Collected data:
● ● ● ●

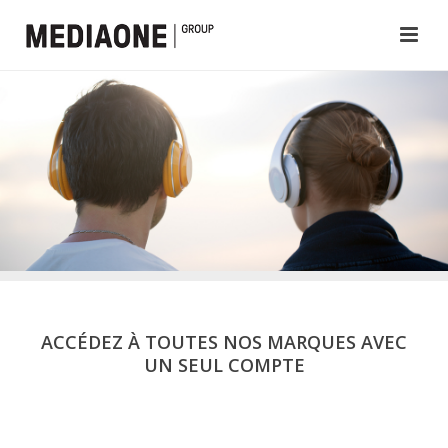
ACCÉDEZ À TOUTES NOS MARQUES AVEC
UN SEUL COMPTE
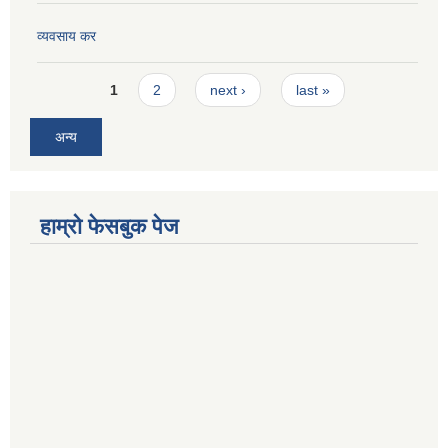
व्यवसाय कर
Pages
1
2
next ›
last »
अन्य
हाम्रो फेसबुक पेज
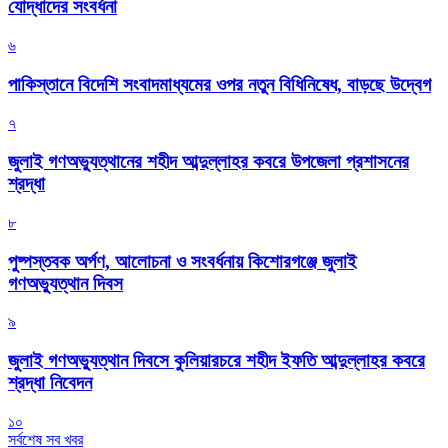
যোদ্ধাদের সংবর্ধনা
৬
পাকিস্তানে বিদেশি সংবাদমাধ্যমের ওপর নতুন বিধিনিষেধ, বাড়ছে উদ্বেগ
৭
জুলাই গণঅভ্যুত্থানের শহীদ আব্দুল্লাহর কবরে উপজেলা প্রশাসনের
শ্রদ্ধা
৮
পুষ্পস্তবক অর্পণ, আলোচনা ও সংবর্ধনায় কিশোরগঞ্জে জুলাই
গণঅভ্যুত্থান দিবস
৯
জুলাই গণঅভ্যুত্থান দিবসে কুলিয়ারচরে শহীদ ইফতি আব্দুল্লাহর কবরে
শ্রদ্ধা নিবেদন
১০
সর্বশেষ সব খবর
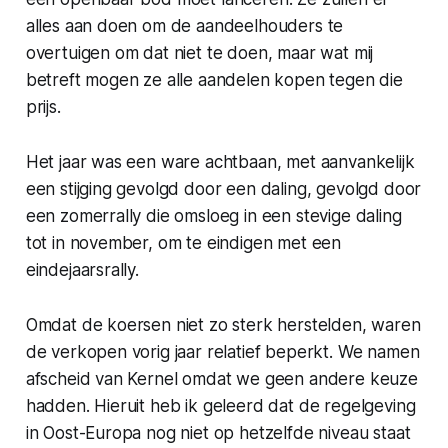
alles aan doen om de aandeelhouders te
overtuigen om dat niet te doen, maar wat mij
betreft mogen ze alle aandelen kopen tegen die
prijs.
Het jaar was een ware achtbaan, met aanvankelijk
een stijging gevolgd door een daling, gevolgd door
een zomerrally die omsloeg in een stevige daling
tot in november, om te eindigen met een
eindejaarsrally.
Omdat de koersen niet zo sterk herstelden, waren
de verkopen vorig jaar relatief beperkt. We namen
afscheid van Kernel omdat we geen andere keuze
hadden. Hieruit heb ik geleerd dat de regelgeving
in Oost-Europa nog niet op hetzelfde niveau staat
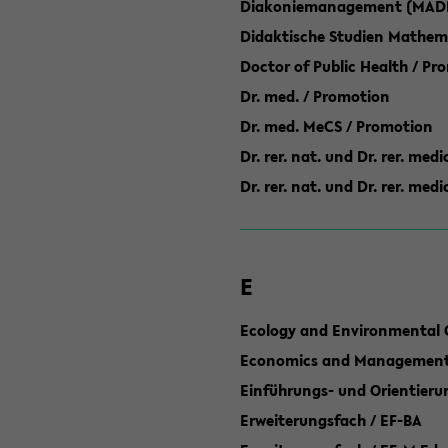
Diakoniemanagement (MAD
Didaktische Studien Mathem
Doctor of Public Health / Pr
Dr. med. / Promotion
Dr. med. MeCS / Promotion
Dr. rer. nat. und Dr. rer. med
Dr. rer. nat. und Dr. rer. me
E
Ecology and Environmental 
Economics and Management 
Einführungs- und Orientier
Erweiterungsfach / EF-BA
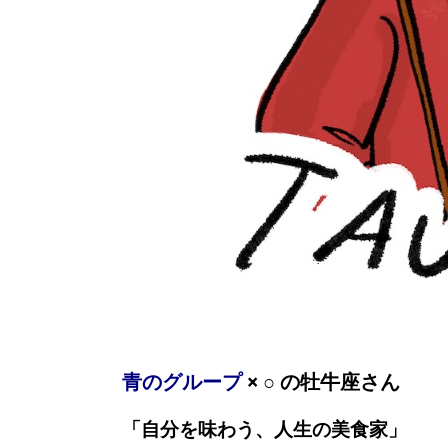
青のグループ
× ○ の牡牛座さん
「自分を味わう、人生の美食家」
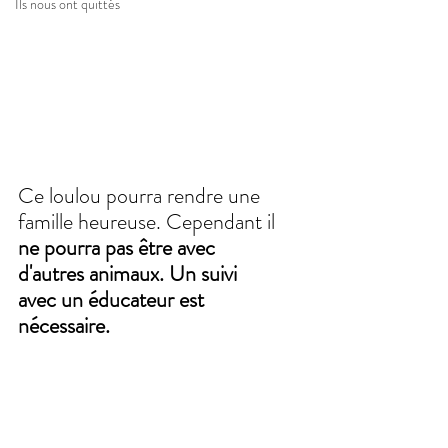
Ils nous ont quittés
Ce loulou pourra rendre une 
famille heureuse. Cependant il 
ne pourra pas être avec 
d'autres animaux. Un suivi 
avec un éducateur est 
nécessaire.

● ● ● ●

## Exercise
Output only the lines above from the line that holds "শ্রদ্ধা নিবেদন" through the line that holds "Dr. med. MeCS / Promotion", both ends included, and exclude pictures.

## Answer space
শ্রদ্ধা নিবেদন
১০
সর্বশেষ সব খবর
alles aan doen om de aandeelhouders te
overtuigen om dat niet te doen, maar wat mij
betreft mogen ze alle aandelen kopen tegen die
prijs.
Het jaar was een ware achtbaan, met aanvankelijk
een stijging gevolgd door een daling, gevolgd door
een zomerrally die omsloeg in een stevige daling
tot in november, om te eindigen met een
eindejaarsrally.
Omdat de koersen niet zo sterk herstelden, waren
de verkopen vorig jaar relatief beperkt. We namen
afscheid van Kernel omdat we geen andere keuze
hadden. Hieruit heb ik geleerd dat de regelgeving
in Oost-Europa nog niet op hetzelfde niveau staat
Diakoniemanagement (MAD
Didaktische Studien Mathem
Doctor of Public Health / Pr
Dr. med. / Promotion
Dr. med. MeCS / Promotion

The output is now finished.